The teapot: leaves need room to move

Tong says there are many teapots on the market with narrow baskets, which do not allow the tea leaves to fully and evenly submerge in the water. “Get rid of those baskets – they’re no good,” he says.

But you don’t have to throw the teapot out with the basket. Just add the leaves to the pot, sans basket, and use a separate strainer to filter as you pour.

In the foreground is tea being poured from an earthenware pot into a blue and white porcelain cup. In the background is a man in a beanie.
No teapot? When it comes to preparing loose-leaf tea, any heatproof vessel with a spout will do. Photograph: Tracey Nearmy/The Guardian

No teapot? Tong says any heatproof vessel with a spout will do, such as a Pyrex measuring jug.

For keeping tea warm, Pine laments that crocheted crockery jackets have gone out of style (“do you know how hard it is to find a tea cosy these days?”). She suggests throwing a tea towel over the pot instead.

The brew time

For one person to enjoy two teacups of a medium-strength English Breakfast, Tong recommends 300ml of water and one tablespoon of leaves. “A teaspoon is not going to give you the satisfaction. A teaspoon is too miserly. It’s too much of a tight-arse,” he says. So measuring “should always be done by the tablespoon”.

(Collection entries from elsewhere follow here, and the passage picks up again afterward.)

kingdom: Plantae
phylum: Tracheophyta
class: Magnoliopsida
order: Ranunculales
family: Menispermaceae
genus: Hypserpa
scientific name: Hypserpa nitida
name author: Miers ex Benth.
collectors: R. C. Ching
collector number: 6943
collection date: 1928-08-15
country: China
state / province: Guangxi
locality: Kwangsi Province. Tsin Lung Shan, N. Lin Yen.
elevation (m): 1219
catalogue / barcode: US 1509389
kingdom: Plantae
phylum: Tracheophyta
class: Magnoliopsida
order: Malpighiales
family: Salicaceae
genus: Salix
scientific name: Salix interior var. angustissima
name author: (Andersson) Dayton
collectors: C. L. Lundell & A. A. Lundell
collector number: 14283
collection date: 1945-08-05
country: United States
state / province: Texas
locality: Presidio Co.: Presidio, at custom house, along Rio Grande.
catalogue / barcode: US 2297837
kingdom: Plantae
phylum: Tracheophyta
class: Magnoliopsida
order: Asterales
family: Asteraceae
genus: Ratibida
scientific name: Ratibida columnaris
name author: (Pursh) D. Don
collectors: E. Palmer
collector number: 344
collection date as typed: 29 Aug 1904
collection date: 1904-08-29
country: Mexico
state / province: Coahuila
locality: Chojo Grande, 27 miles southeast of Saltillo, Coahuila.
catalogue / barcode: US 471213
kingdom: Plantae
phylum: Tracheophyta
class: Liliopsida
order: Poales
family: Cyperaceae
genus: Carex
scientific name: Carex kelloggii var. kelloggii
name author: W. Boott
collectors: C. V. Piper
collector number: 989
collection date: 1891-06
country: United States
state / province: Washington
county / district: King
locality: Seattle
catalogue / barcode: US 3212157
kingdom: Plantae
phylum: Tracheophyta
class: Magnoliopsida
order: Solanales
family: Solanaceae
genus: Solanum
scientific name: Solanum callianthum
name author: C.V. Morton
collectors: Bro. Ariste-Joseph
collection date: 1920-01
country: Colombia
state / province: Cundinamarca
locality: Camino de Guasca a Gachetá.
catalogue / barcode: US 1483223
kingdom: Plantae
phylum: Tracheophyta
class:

A man and a woman seated at a low wooden table, sharing a pot of tea.
Tong with Tea Craft co-director Lynn Sioson. He says when it comes to drinking your tea, ‘you should feel this sense of peace’. Photograph: Tracey Nearmy/The Guardian

If you are drinking the English Breakfast black, brew it for one minute. But if you take yours with milk, “you don’t want the tea to look translucent like dirty dishwater,” says Tong. “To avoid this putrid translucency in your milk-tea-making, you want to brew it on the stronger side.” He suggests an extra 15-20 seconds of brewing time, then give the leaves a stir, pour the tea into your cup and add the milk last.

“You know you’ve got it right … if you see a solid caramel colour after you’ve poured the milk.”

Enjoy it, will you?

Chen is an advocate for tea-making as an exercise in mindfulness and suggests a quotidian version of the traditional Chinese 21-step gongfu tea ceremony: “When the kettle boils, just try to refrain from multitasking. Try to be in the moment; breathe … Slowly pour the water into the cup, and just watch the steam rising from the cup. And then take small sips.”

A well-brewed English Breakfast will taste naturally sweet, with a warming, malty aroma and flavour. If the tea blend contains Assam leaf, there should be chocolate notes on the palate too. The mouthfeel should be delicate and smooth; with milk, it should be slightly viscous and creamy. Sugar? “If the stuff is good, you shouldn’t need it, but each to their tea,” says Tong.

Like Chen, Tong says tea-drinking is a moment for reflection – and perhaps some self-validation. “You should feel this sense of peace,” he says. “After the first sip, if you feel smarter than the guy next to you, you’ve done a good job.”